Tuesday 28 November 2017

The Fourth Amendment and Social Services: What are the Limits on Assessments and Investigations?


In a recently released statement drafted by the North Carolina Attorney General’s Office, county social services agencies were advised that drug screens upon children  are considered a Fourth amendment Search and therefore require either parental permission, a court order, or  “exigent circumstances” before they could be performed.  This guidance is nothing new. In fact, the Division of Social Services of the North Carolina Department of Health and Human Services has since December of 2016 advocated this specific course of action for drug endangered children. See N.C. Div. Soc. Svcs. Family Services Manual, Vol. 1, Chapter IX (December 2016) Nonetheless, it has widely been common knowledge that some county child welfare agencies have been conducting such drug screens on children as a matter of routine practice without either parental permission or court authorization (and for the record, these are not agencies in Judicial District 22A, which includes both Iredell or Alexander counties). While the efficacy of the Attorney General’s position has yet to be tested in the courts, there is strong evidence to suggest that county social services, while not usually be considered agencies of the state in the same way as law enforcement, may nevertheless engage in behavior that implicates the Fourth Amendment. As such they are restricted in the same way as law enforcement in their ability to conduct searches and seizures in child welfare assessments and investigations. 

What are these areas?

The most notable areas are those involve searches of the home and of the person. With regard to the home, county social services agencies are prohibited from entering a home pursuant to an assessment of investigation absent (1) a reasonable belief that a juvenile is in imminent danger of death or serious physical injury; (2) the permission of the parent or person responsible for the juvenile’s care; (3) the accompaniment of a law enforcement officer who has legal authority to enter; or (4) an order from a court of competent jurisdiction. See N.C. Gen. Stat. 7B-302(h).  It should be noted that the N.C. Administrative Office of the court’s Order for non-secure custody specifically provides for the court to allow law enforcement to enter a home for the purpose of protecting a child who is at imminent risk. See AOC-J-150 at http://www.nccourts.org/Forms/Documents/483.pdf.

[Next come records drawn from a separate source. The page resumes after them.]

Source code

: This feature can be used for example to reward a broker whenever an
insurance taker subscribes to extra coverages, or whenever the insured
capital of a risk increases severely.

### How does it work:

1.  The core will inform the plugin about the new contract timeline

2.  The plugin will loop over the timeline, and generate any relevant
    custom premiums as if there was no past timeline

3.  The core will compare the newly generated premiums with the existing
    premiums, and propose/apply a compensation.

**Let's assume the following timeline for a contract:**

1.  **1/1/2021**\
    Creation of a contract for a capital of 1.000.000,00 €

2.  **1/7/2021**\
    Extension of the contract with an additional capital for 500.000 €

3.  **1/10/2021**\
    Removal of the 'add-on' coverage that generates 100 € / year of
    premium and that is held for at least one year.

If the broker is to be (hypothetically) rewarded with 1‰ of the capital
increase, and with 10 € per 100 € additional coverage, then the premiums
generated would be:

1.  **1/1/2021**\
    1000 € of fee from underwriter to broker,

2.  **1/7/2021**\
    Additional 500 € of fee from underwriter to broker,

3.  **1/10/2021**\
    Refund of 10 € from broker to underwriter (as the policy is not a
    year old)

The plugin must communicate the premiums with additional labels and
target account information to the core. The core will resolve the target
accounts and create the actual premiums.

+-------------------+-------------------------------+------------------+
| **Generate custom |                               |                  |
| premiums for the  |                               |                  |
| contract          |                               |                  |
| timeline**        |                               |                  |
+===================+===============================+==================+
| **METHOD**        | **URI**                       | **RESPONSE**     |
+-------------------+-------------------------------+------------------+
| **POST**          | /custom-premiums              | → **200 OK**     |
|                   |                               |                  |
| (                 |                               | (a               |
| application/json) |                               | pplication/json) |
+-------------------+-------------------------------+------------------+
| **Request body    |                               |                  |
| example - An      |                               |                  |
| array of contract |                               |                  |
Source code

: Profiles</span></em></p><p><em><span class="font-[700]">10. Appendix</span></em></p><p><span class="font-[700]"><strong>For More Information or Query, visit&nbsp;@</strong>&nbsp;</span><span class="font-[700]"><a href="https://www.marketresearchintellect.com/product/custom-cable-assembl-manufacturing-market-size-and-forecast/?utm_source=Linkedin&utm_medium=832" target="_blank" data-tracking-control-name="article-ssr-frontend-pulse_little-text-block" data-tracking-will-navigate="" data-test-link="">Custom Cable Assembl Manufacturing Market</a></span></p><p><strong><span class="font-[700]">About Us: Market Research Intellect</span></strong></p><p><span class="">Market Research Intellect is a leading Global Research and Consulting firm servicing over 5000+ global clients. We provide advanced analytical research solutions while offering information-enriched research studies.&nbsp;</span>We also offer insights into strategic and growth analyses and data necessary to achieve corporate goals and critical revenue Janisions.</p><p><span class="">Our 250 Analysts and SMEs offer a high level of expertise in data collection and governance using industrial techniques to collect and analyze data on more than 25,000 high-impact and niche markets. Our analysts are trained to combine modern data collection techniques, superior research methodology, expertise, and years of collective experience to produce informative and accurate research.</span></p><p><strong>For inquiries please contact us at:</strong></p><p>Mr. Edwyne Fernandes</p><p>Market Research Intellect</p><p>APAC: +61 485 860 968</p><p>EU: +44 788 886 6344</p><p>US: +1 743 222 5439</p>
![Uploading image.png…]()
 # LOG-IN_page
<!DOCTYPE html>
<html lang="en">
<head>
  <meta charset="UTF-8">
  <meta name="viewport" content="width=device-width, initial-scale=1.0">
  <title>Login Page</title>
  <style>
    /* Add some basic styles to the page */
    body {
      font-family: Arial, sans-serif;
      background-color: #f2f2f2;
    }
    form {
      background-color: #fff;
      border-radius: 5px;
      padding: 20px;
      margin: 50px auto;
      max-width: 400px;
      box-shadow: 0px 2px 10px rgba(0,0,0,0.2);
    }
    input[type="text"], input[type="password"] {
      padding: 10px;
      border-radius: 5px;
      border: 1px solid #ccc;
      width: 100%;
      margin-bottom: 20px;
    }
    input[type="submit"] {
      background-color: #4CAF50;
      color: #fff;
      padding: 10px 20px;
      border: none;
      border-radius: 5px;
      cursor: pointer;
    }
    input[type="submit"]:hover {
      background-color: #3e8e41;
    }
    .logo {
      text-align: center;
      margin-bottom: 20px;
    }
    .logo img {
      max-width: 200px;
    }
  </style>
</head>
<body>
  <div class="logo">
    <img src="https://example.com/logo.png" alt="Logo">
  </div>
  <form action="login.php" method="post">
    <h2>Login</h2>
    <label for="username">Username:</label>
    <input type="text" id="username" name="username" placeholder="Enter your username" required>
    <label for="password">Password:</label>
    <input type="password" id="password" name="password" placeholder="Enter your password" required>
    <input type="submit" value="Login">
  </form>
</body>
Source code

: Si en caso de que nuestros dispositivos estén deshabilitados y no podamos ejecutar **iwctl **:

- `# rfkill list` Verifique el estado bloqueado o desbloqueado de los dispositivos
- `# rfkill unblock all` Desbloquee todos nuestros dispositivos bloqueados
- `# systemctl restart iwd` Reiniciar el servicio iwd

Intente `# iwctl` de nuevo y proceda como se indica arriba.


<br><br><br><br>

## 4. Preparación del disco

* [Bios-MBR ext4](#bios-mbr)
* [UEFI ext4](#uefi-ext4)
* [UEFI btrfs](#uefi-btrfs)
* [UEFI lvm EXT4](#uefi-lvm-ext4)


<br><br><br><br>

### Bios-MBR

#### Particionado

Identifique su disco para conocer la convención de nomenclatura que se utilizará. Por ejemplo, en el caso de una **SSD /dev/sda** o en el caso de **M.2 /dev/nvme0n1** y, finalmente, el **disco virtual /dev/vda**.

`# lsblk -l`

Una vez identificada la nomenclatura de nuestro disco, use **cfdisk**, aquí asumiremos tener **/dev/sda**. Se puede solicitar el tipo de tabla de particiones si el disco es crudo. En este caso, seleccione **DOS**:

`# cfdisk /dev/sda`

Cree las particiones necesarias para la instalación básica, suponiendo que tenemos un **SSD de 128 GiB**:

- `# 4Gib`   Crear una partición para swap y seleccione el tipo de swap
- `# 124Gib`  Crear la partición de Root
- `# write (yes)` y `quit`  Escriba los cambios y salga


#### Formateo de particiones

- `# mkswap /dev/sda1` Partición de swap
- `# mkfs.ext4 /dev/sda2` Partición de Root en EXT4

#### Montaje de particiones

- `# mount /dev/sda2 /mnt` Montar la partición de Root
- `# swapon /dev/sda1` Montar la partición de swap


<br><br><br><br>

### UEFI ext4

With regard to searches of the person, the first restriction relates to searches of a custodial parent. Absent a parent’s permission and acquiescence or a court order, a social services agency cannot compel that parent to submit to medical examination or drug screen. However, this does not mean that a parent is immune to being ordered to submit to a medical examination or drug screen before a juvenile adjudication, as the same is specifically provided for in Rule 35 of the North Carolina Rules of Civil Procedure. Likewise, following adjudication and pursuant to the dispositional orders of the juvenile court, a parent ordered to submit to random drug screens must submit to the same or face being held in civil contempt. See N.C. Gen. Stat. 7B-904; N.C. Gen Stat. 5A-21-24.

As to other searches of the person, a county department of social services has authority pursuant to an order of non-secure custody pursuant to N.C. Gen. Stat. 7B-505.1 or a dispositional order pursuant to N.C. Gen. Stat. 7B-903-7B-903.1 and 7B-906.1 to provide routine medical and dental care or treatment; emergency medical, surgical, psychiatric, psychological or mental health care or treatment and testing and evaluation in exigent circumstances. This latter provision encompasses the drug screening of children that was the subject of the N.C. Attorney General’s latest admonition. It also includes a child medical examination which may only be performed if the court makes written findings demonstrating that the county social services agency has a compelling interest in such an evaluation prior to a regular non-secure custody hearing. See N.C. Gen. Stat. 7B-505.1(b).

Thus while case law has long distinguished the work of social services agencies, whose primary task is to protect children, from the work of law enforcement, whose task is to “ferret out crime”, it is important to realize that both social workers and law enforcement officers can still be subject to Fourth Amendment scrutiny, especially when the tasks each performs become more similar in nature. North Carolina’s legislature has sought a middle ground which recognizes the importance of protecting children while at the same time recognizing a parent’s constitutional right to privacy.  The North Carolina appellate courts, excepting the infamous case of In re Stumbo, for the most part have done likewise, staying away from a full throttle imposition of a warrant requirement upon social worker investigations. See In re Stumbo,357 N.C. 279; 582 S.E.2d 255 (2003) . How long this restraint lasts depends in part upon the temperament of times. But it depends also upon every social worker and law enforcement officer to have a strict understanding of their specific roles , being religious-like in their devotion to and observance of legislative and case law restrictions which protect all children and all  parents from governmental over-reach.